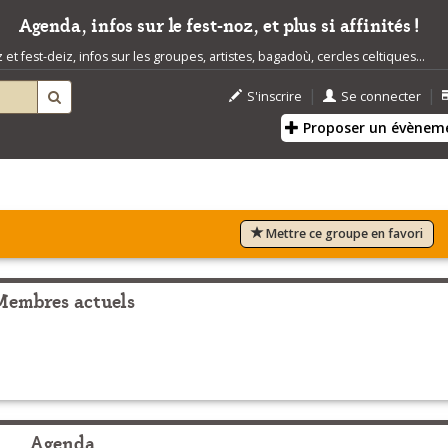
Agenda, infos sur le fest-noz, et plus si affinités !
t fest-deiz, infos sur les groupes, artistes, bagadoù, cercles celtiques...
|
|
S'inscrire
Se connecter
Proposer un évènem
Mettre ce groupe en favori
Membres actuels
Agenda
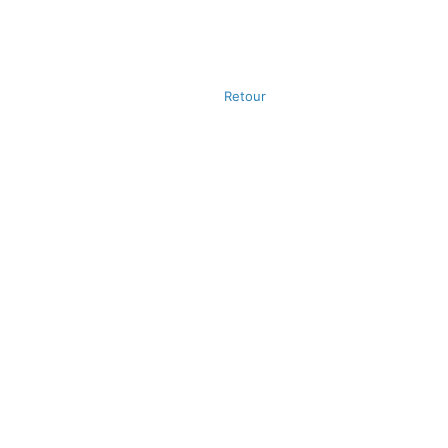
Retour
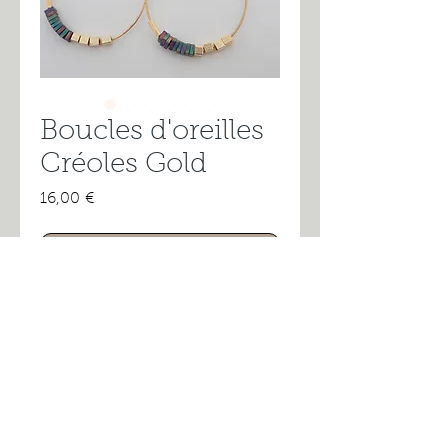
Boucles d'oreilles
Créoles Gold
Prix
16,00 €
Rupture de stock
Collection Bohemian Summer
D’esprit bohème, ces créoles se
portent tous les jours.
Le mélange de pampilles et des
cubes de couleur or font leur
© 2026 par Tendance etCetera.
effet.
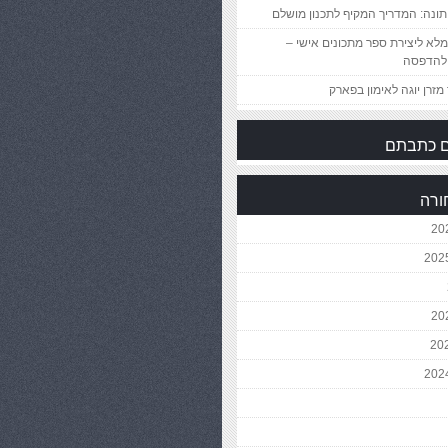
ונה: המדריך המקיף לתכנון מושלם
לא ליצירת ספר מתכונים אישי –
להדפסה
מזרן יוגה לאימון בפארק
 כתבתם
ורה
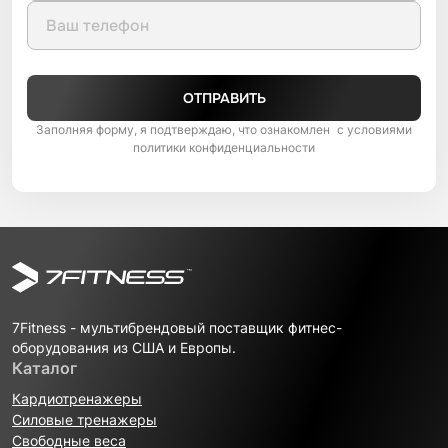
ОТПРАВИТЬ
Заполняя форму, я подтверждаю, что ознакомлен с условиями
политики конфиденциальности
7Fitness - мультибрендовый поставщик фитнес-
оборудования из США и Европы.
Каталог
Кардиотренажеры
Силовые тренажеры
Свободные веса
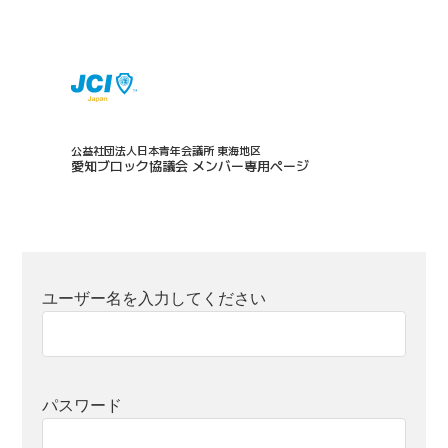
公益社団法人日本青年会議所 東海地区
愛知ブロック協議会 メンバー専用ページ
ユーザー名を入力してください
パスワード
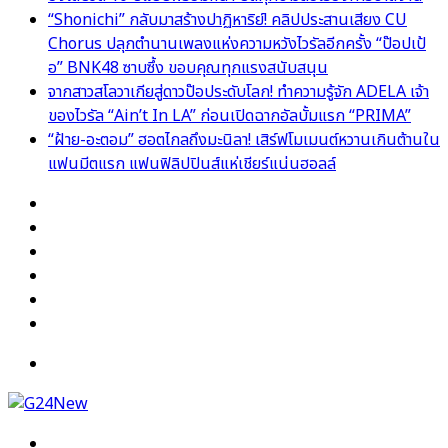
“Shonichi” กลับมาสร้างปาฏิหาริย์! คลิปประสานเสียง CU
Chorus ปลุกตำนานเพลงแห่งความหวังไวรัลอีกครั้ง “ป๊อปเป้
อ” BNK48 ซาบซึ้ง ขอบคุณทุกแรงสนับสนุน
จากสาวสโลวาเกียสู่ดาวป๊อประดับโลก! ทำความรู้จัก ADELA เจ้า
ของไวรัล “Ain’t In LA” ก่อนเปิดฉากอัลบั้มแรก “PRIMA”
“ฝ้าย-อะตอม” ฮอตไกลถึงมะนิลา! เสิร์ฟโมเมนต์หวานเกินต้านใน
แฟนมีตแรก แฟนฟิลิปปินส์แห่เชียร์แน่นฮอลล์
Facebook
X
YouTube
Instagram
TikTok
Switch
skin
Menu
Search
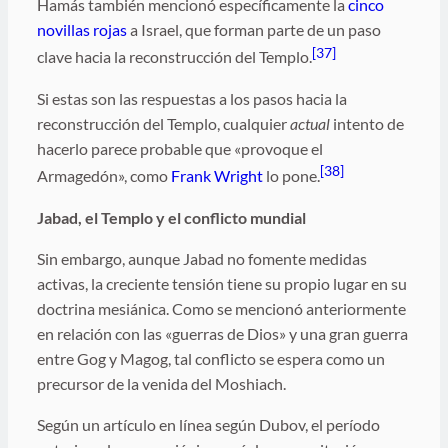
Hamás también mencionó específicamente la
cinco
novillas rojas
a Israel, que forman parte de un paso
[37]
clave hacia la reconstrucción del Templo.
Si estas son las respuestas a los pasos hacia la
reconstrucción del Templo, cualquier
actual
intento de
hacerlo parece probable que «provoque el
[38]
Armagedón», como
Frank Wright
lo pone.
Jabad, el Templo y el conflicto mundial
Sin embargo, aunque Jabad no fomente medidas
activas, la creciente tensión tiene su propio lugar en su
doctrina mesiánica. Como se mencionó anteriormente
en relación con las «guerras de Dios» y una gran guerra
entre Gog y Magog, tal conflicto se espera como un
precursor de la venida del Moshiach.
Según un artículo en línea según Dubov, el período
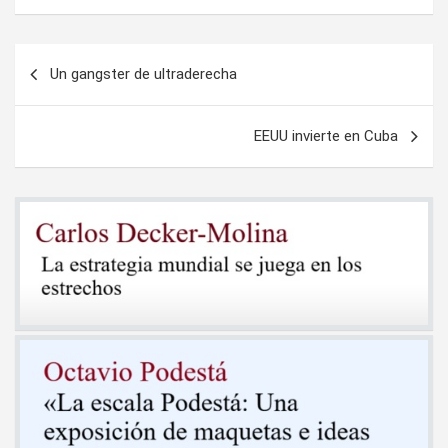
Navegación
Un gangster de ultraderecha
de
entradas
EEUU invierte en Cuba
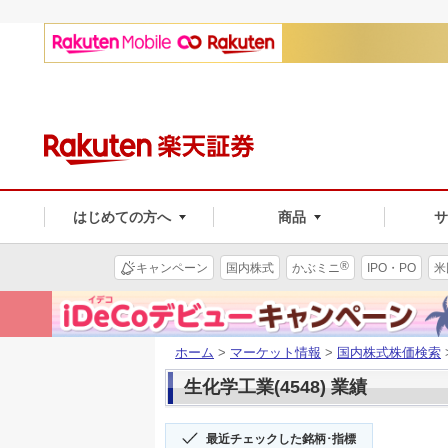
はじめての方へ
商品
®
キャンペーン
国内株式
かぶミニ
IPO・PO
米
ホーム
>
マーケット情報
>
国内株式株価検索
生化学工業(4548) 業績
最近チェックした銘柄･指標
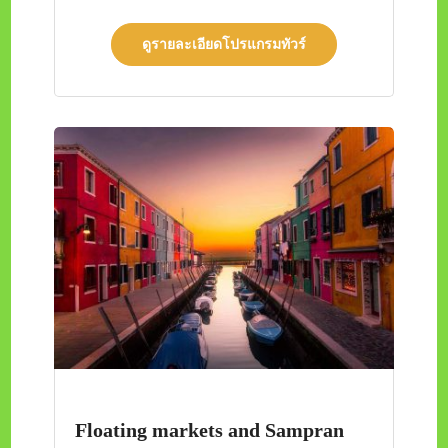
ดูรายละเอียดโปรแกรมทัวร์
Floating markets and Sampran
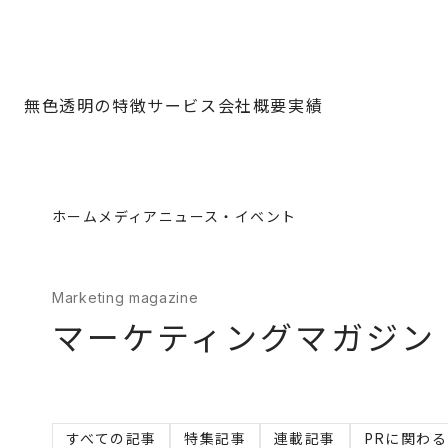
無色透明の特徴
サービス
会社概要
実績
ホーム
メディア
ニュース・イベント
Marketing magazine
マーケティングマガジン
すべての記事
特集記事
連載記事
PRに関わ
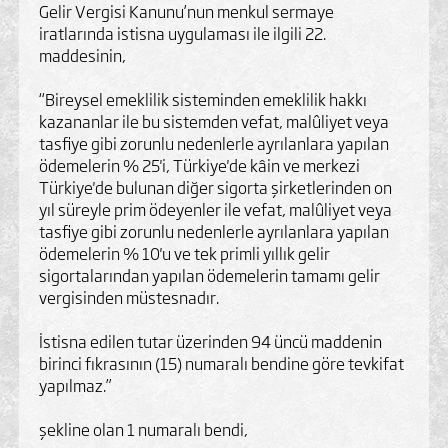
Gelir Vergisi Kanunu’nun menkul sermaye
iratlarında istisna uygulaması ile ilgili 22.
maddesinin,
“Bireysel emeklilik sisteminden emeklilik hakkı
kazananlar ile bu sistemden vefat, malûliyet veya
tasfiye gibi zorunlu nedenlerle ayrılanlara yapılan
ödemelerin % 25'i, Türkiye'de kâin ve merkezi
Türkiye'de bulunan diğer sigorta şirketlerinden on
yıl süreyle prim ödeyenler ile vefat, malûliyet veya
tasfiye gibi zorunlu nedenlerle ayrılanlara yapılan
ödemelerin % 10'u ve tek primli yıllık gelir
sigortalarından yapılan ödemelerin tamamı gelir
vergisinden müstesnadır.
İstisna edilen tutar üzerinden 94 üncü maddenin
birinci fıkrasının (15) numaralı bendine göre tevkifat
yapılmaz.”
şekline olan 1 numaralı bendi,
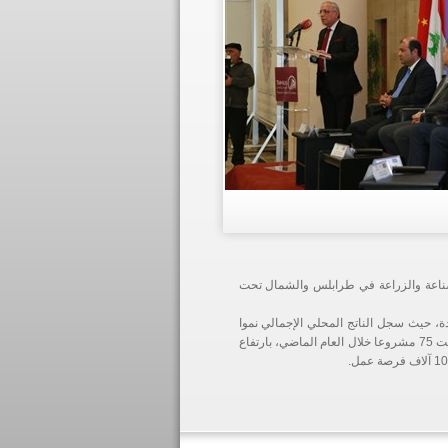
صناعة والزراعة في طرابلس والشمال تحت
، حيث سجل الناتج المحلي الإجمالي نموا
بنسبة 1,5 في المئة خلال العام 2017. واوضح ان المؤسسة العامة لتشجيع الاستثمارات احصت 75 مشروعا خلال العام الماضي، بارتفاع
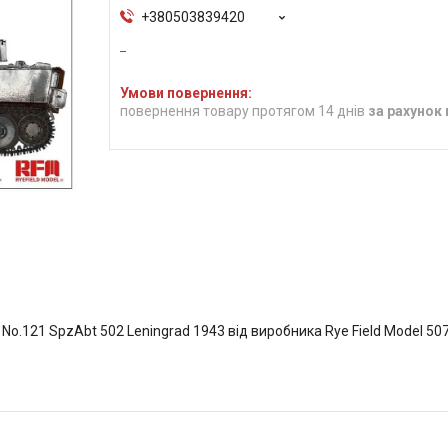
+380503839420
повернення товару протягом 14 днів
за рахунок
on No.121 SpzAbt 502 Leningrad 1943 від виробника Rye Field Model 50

##############################

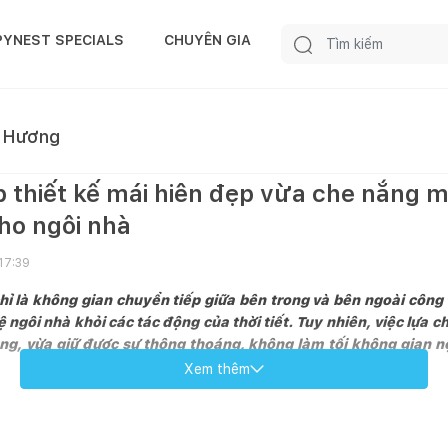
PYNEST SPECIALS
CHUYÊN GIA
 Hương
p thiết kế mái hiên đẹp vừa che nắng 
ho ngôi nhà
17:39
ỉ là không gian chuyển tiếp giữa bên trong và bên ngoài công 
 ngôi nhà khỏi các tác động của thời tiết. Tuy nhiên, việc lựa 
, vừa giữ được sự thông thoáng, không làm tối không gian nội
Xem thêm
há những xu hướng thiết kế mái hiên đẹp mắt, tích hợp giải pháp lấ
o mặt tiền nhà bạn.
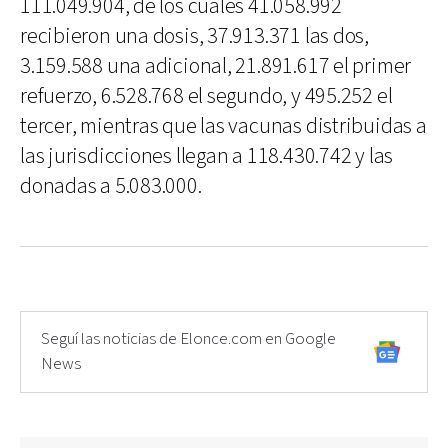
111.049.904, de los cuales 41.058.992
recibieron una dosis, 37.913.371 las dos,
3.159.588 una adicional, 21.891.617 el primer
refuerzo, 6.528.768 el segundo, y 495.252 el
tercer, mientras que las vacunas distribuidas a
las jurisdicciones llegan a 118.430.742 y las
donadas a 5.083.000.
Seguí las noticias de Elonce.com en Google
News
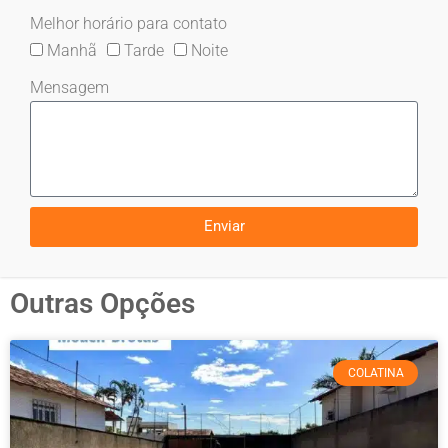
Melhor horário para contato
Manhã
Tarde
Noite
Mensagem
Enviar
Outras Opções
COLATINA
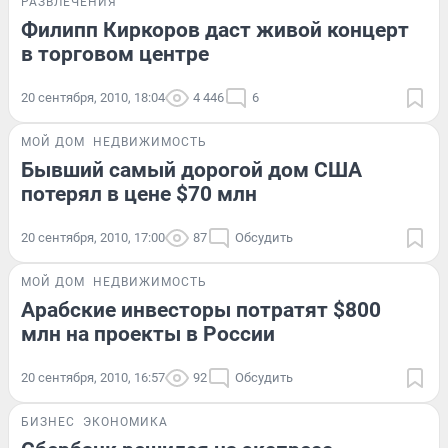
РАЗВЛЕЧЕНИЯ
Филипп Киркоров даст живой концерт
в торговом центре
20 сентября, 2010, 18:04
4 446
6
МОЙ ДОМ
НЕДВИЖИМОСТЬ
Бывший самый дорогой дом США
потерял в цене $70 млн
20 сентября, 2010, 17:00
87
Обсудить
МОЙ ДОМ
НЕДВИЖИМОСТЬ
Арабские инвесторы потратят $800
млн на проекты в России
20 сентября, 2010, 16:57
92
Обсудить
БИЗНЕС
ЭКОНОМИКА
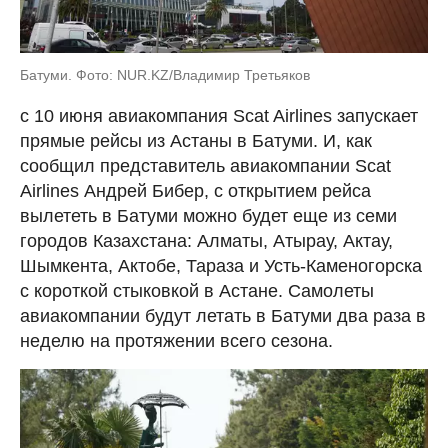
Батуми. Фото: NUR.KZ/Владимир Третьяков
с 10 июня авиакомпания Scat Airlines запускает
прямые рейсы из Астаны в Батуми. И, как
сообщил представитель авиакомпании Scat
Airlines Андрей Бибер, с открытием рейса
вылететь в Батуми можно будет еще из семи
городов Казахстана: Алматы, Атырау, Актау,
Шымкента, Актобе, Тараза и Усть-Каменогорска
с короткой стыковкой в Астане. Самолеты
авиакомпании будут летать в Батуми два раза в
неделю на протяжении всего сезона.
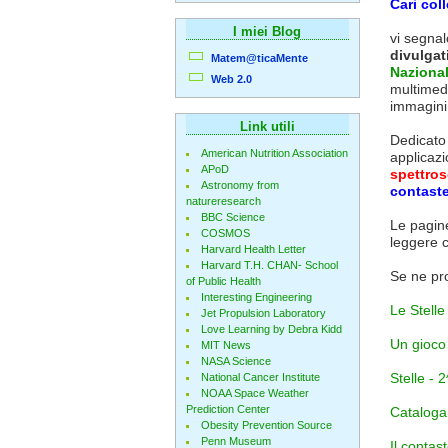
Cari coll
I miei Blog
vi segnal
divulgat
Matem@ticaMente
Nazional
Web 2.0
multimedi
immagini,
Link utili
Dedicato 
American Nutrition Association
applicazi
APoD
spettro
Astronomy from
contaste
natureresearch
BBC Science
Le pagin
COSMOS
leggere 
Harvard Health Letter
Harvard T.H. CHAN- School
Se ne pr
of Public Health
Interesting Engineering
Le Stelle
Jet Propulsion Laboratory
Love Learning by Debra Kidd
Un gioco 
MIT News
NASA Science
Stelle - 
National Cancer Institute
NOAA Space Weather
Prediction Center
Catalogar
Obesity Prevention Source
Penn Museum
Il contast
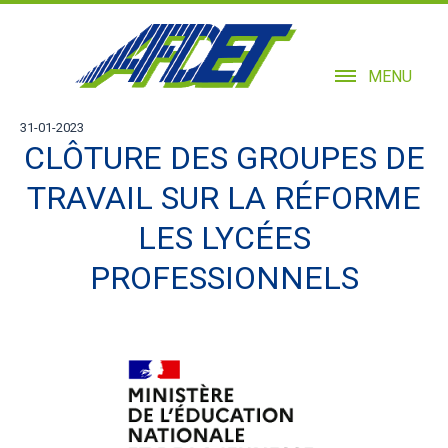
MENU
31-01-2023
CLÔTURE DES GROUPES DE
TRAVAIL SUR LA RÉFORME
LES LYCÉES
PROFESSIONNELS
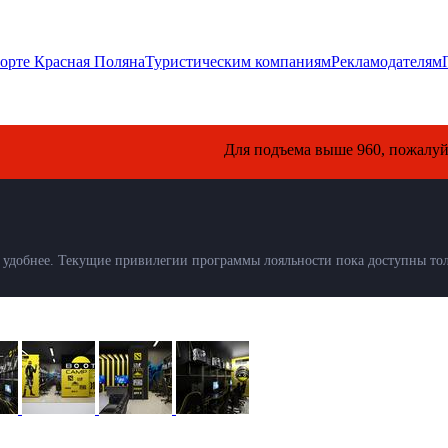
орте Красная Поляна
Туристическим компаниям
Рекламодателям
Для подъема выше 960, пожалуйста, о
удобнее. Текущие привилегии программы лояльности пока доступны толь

##############################

Required work: Which lines of the records above contain the word "gian"? Report each one in full.

Expected output:
ỉ là không gian chuyển tiếp giữa bên trong và bên ngoài công 
, vừa giữ được sự thông thoáng, không làm tối không gian nội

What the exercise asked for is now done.